YTHDC1-mediated microRNA maturation is essential for hematopoietic stem cells maintenance

Abstract

YTHDC1, a reader of N6-methyladenosine (m6A) modifications on RNA, is posited to exert significant influence over RNA metabolism. Despite its recognized importance, the precise function and underlying mechanisms of YTHDC1 in the preservation of normal hematopoietic stem cell (HSCs) homeostasis remain elusive. Here, we investigated the role of YTHDC1 in normal hematopoiesis and HSCs maintenance in vivo. Utilizing conditional Ythdc1 knockout mice and Ythdc1/Mettl3 double knockout mice, we demonstrated that YTHDC1 is required for HSCs maintenance and self-renewal by regulating microRNA maturation.
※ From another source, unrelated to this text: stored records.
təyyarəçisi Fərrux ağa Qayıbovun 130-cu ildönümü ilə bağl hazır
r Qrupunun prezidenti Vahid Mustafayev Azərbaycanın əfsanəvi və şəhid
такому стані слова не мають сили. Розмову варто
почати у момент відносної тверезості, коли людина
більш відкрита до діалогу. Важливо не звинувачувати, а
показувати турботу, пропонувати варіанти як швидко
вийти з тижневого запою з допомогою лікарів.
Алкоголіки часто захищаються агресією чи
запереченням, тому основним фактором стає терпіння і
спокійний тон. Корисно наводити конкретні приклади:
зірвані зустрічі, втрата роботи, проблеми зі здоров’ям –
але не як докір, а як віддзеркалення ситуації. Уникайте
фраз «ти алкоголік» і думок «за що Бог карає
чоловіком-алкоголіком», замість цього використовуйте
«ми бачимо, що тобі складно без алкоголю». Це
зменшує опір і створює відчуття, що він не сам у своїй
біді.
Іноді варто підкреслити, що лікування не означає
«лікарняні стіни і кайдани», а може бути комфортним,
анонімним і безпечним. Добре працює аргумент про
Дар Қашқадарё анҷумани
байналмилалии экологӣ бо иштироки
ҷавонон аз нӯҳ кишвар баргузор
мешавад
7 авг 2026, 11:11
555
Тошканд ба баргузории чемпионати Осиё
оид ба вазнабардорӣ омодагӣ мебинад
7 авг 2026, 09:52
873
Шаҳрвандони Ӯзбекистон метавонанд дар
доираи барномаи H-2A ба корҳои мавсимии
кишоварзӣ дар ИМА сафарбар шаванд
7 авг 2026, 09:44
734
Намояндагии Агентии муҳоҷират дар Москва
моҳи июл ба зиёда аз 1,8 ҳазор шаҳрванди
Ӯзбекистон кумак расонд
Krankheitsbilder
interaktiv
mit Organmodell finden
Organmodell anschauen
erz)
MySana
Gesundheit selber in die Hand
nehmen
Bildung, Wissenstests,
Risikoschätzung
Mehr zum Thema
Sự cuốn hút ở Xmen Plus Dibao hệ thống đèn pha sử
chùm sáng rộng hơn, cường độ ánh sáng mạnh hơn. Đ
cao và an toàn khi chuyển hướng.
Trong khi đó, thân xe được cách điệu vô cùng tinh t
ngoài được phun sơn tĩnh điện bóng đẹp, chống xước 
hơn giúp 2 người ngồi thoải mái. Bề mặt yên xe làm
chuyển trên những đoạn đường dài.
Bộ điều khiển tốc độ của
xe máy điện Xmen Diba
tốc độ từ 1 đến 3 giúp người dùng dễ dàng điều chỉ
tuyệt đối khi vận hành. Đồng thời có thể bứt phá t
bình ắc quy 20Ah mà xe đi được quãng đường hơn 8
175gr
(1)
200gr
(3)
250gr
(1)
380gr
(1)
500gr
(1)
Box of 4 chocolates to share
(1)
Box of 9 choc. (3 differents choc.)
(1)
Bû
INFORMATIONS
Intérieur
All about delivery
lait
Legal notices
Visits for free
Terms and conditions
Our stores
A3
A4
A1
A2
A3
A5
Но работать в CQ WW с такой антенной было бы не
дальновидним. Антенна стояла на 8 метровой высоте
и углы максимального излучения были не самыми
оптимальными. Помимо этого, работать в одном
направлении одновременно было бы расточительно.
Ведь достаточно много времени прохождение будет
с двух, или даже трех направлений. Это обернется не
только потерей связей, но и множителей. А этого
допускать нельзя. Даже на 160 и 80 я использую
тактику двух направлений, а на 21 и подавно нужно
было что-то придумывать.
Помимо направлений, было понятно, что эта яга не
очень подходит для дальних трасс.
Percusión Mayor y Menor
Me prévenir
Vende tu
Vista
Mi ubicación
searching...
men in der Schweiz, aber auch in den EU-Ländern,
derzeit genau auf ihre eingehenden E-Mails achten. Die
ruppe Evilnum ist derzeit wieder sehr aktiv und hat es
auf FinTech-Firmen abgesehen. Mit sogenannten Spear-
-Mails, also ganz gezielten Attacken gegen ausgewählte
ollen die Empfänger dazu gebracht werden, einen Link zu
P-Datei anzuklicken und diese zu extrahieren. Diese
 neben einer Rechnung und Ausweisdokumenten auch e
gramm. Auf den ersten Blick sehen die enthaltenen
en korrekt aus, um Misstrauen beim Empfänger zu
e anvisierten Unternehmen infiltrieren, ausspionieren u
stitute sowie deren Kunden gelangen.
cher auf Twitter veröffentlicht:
YTHDC1 deficiency resulted in HSCs apoptosis. Furthermore, we uncovered that YTHDC1 interacts with HP1BP3, a nuclear RNA binding protein involved in microRNA maturation. Deletion of YTHDC1 brought about significant alterations in microRNA levels. However, over-expression of mir-125b, mir-99b, and let-7e partially rescued the functional defect of YTHDC1-null HSCs. Taken together, these findings indicated that the nuclear protein YTHDC1-HP1BP3-microRNA maturation axis is essential for the long-term maintenance of HSCs.